Interval funds make periodic repurchase offers to shareholders, generally every three, six or 12 months and differ from open-end mutual funds as they are less liquid. Open-end mutual funds have daily redemptions and target retail investors that trade with personal accounts and are thus attracted to their daily liquidity.

Firms launching interval funds are betting that retail investors will be interested in products that can generate meatier returns by buying less liquid assets, including leveraged loans and structured credit. The downside is that investors cannot get their money back at short notice, unlike open-end funds.

“Alternative managers are looking to access the growing retail marketplace and firms can put more illiquid assets in an interval fund than a mutual fund because you don’t have to meet redemptions each day,” according to Kimberly Flynn, a managing director at XA Investments.

Interval funds are becoming more popular. Other asset classes, including commercial real estate, began raising interval funds a few years ago, according to Brian Moriarty, analyst of fixed-income strategies at Morningstar, but loans and structured credit are now having their day.

The new interval funds can give retail investors access to alternative investment products that were previously only available to institutional investors, according to Robert Grunewald, chief executive officer at Flat Rock.

INVESTMENTS BOOMING

The funds are coming to the market just as the underlying investments are surging in issuance. More than US$43bn of US CLOs has been raised this year through May 8, up almost 43% from the same period last year, according to Thomson Reuters LPC Collateral data. US CMBS issuance is up more than 54% this year through May 4 from the same timeframe in 2017, according to Bank of America Merrill Lynch data.

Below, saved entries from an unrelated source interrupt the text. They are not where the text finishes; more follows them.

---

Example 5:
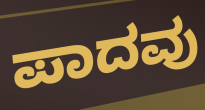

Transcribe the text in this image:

ಪಾದವು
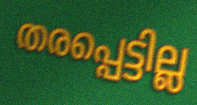
തരപ്പെട്ടില്ല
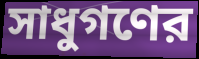
সাধুগণের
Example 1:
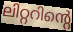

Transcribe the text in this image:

ലിറ്ററിന്റെ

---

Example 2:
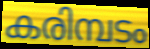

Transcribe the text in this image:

കരിമ്പടം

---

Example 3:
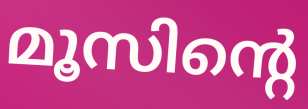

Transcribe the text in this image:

മൂസിന്റെ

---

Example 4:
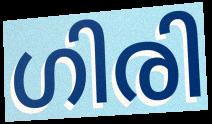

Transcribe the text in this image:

ഗിരി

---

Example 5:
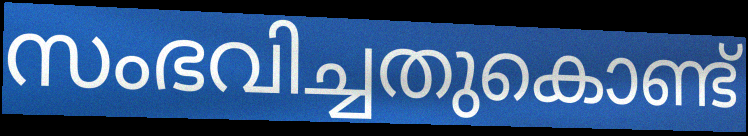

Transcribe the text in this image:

സംഭവിച്ചതുകൊണ്ട്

US CLO equity, the most junior part of the funds, returned 16.4% in 2017, compared to 4.1% for US leveraged loans and 6.3% for US high-yield bonds, according to Citigroup data.

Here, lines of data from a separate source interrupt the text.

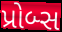
પ્રોબ્સ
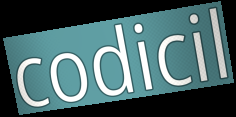
codicil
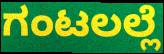
ಗಂಟಲಲ್ಲೆ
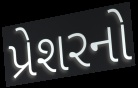
પ્રેશરનો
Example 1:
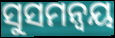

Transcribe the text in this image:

ସୁସମନ୍ଵୟ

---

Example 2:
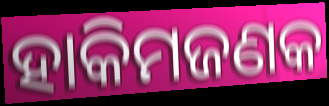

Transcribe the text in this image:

ହାକିମଜଣକ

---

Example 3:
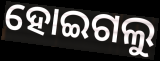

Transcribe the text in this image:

ହୋଇଗଲୁ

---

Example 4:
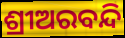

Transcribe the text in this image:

ଶ୍ରୀଅରବନ୍ଦି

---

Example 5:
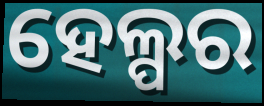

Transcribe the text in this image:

ହେଲ୍ପର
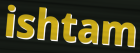
ishtam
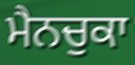
ਮੈਨਚੁਕਾ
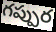
గప్పుర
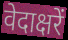
वेदाक्षरें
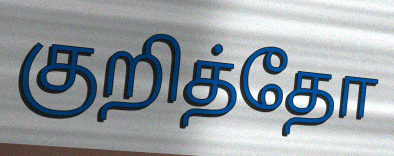
குறித்தோ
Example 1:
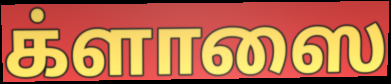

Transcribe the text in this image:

க்ளாஸை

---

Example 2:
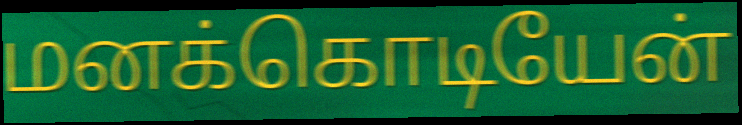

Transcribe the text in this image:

மனக்கொடியேன்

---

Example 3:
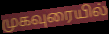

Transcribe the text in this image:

Firms “have to solve the puzzle of how you give investors the right amount of liquidity so the investor isn’t locked up in a [private-equity]-style 10-year plus investment, while still delivering on the investor promise and thesis of underlying assets that are illiquid,” said Nathan Greene, head of law firm Shearman & Sterling’s registered funds and investment adviser regulatory group.

OppenheimerFunds and Carlyle partnered for the OFI Carlyle Private Credit Fund, which will invest in direct lending first- and second-lien loans, unitranche loans, mezzanine debt and CLOs, while Flat Rock is seeking to raise the Flat Rock Opportunity Fund to invest in CLO equity and junior debt tranches, according to regulatory filings.

Spokespeople for OppenheimerFunds and Carlyle both declined to comment.

Late last year Angel Oak Capital launched its Angel Oak Strategic Credit Fund that invests in CLOs, CMBS and residential mortgage-backed securities, according to regulatory filings.

Interval funds create “a favorable liquidity structure for both investors and asset managers,” said Colin McBurnette, a portfolio manager at Angel Oak.